People v Flinn
2009 NY Slip Op 02031 [60 AD3d 1304]
March 20, 2009
Appellate Division, Fourth Department
Published by New York State Law Reporting Bureau pursuant to Judiciary Law § 431.
As corrected through Wednesday, May 6, 2009


The People of the State of New York, Respondent, v Gunther J. Flinn, Appellant.

[*1] Muldoon & Getz, Rochester (Gary Muldoon of counsel), for defendant-appellant.

Cindy F. Intschert, District Attorney, Watertown (Patricia L. Dziuba of counsel), for respondent.

Appeal from a judgment of the Jefferson County Court (Kim H. Martusewicz, J.), rendered July 31, 2007. The judgment convicted defendant, upon his plea of guilty, of attempted murder in the second degree.

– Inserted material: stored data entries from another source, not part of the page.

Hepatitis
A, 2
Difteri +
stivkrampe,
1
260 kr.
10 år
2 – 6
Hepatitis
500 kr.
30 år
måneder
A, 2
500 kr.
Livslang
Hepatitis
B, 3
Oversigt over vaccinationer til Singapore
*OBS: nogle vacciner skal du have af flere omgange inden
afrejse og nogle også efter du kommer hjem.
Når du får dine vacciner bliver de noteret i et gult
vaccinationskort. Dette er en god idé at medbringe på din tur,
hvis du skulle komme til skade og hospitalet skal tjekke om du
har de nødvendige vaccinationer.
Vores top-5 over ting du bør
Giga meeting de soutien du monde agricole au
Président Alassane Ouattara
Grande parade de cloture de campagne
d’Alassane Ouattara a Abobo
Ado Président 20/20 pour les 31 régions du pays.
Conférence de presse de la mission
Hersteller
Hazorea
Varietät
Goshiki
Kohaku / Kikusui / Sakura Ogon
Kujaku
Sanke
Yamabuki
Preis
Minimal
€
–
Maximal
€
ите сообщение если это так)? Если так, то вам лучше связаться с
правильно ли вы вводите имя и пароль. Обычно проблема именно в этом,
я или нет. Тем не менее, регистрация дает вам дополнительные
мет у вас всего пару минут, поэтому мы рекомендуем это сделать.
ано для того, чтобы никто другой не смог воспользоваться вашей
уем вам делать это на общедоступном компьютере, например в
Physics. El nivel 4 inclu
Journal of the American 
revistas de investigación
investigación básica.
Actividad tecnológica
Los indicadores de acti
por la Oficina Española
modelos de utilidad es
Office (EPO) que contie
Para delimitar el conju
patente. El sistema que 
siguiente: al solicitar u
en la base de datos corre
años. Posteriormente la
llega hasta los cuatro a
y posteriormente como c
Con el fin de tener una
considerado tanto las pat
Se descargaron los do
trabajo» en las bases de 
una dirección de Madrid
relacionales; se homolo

It is hereby ordered that the judgment so appealed from is unanimously reversed as a matter of discretion in the interest of justice and on the law, the plea is vacated, and the matter is remitted to Jefferson County Court for further proceedings on the indictment.

Memorandum: On appeal from a judgment convicting him upon his plea of guilty of attempted murder in the second degree (Penal Law §§ 110.00, 125.25 [1]), defendant contends that the plea was coerced by County Court's statements concerning the potential terms of incarceration in the event that defendant was convicted following a trial. Defendant failed to raise that contention in support of his motion to withdraw the plea, nor did he move to vacate the judgment of conviction on that ground. Defendant thus failed to preserve his contention for our review (see People v Carlisle, 50 AD3d 1451 [2008], lv denied 10 NY3d 957 [2008]), but we nevertheless exercise our power to review that contention as a matter of discretion in the interest of justice (see CPL 470.15 [6] [a]). At the plea proceeding, the court stated that it would treat defendant "very differently as far as the sentence is concerned" if he exercised his right to a trial and that his sentence after trial would be "nothing like the sentence that [he] would get if [he] stood up and accepted [his] responsibility." The court further stated that defendant was "going to be sentenced [to] substantially longer than" the agreed-upon term of six years of imprisonment if he exercised his right to a trial. We agree with defendant that the court's statements do not amount to a description of the range of the potential sentences but, rather, they constitute impermissible coercion, "rendering the plea involuntary and requiring its vacatur" (People v Fanini, 222 AD2d 1111 [1995]; see People v Stevens, 298 AD2d 267, 268 [2002], lv dismissed 99 NY2d 585 [2003]; People v Wilson, 245 AD2d 161, 163 [1997], lv denied 91 NY2d 946 [1998]). In light of our decision, we do not address defendant's remaining contentions. Present—Scudder, P.J., Hurlbutt, Martoche, Green and Gorski, JJ.